DJ memoirs are telling a different version of dance music history - - Mixmag

DJ memoirs are telling a different version of dance music history

Moby, Laurent Garnier and Billy 'Daniel' Bunter have all offered off piste insights

  • Words: Ian McQuaid | Illustration: Alex Jenkins
  • 13 July 2016

For a generation that spent more time learning to mix than learning the correct use of a past participle, it’s been a surprise that a whole bunch of old skool DJs have become more interested in dropping books rather than beats. With Moby’s forthcoming memoir being advertised on billboard posters around London with the kind of fanfare normally reserved for a rare new album from the bald one, and every other head from the 90s – from Laurent Garnier to Billy ‘Daniel’ Bunter – jumping in with their own hardback recollections of scandals and white labels, it’s clear that the DJ tell-all is big business.

Perhaps the main reason that DJ autobiographies are doing so well is because they’re finally offering an alternative side of the rave story, and it’s not always pretty. We’ve heard the starry-eyed, magical narrative time and again. You know the one: a bunch of gay black and Latin Americans start dancing to Kraftwerk and messing around with drum machines. Their music gradually makes it to the sunny climes of Ibiza, where it’s discovered by a generation of holidaying Brits off their nut on grade A dingers. These Brits, a chirpy bunch of chancers straight out of Carry On Raving, bring pills and house back to London, and open clubs like Shoom. Hooligans hug, black and white unite, and English clubs become the pride of a nation and the envy of the world. It’s a compelling, simple story that’s been told countless times – and as with most stories it’s far neater than history itself.

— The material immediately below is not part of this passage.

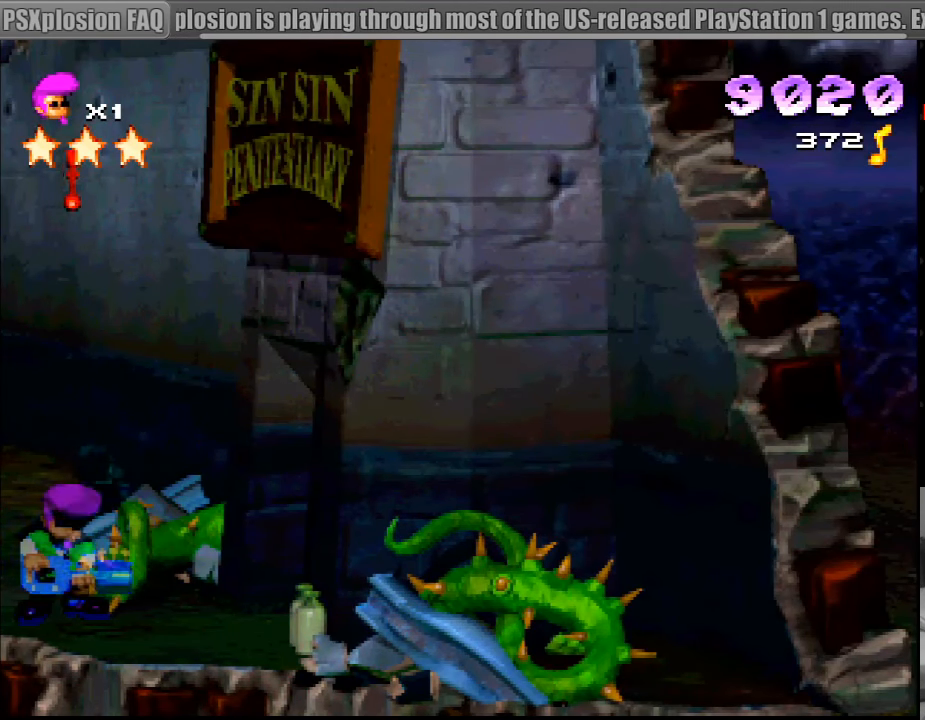
{"buttons": [], "events": []}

Take Laurent Garnier’s exhaustive memoir Electrochoc. Already a huge seller in France, it was finally updated and translated into English last year and it pulls apart ‘accepted’ dance history left, right and centre. As Garnier tells it, the rave scenes in the North of England happened far earlier and with far greater intensity than any of the much discussed London ‘acid house’ explosion. He notes that the first raves in the UK bumping the futuristic machine music from Chicago and Detroit weren’t the much hyped parties put on by Tong, Rampling and Oakenfold (which, to be fair, Garnier rates), but Mike Pickering’s mid 80s ‘Nude’ night at the Hacienda – a night almost entirely populated by a much less media-friendly crowd of Mancunian Anglo Jamaicans.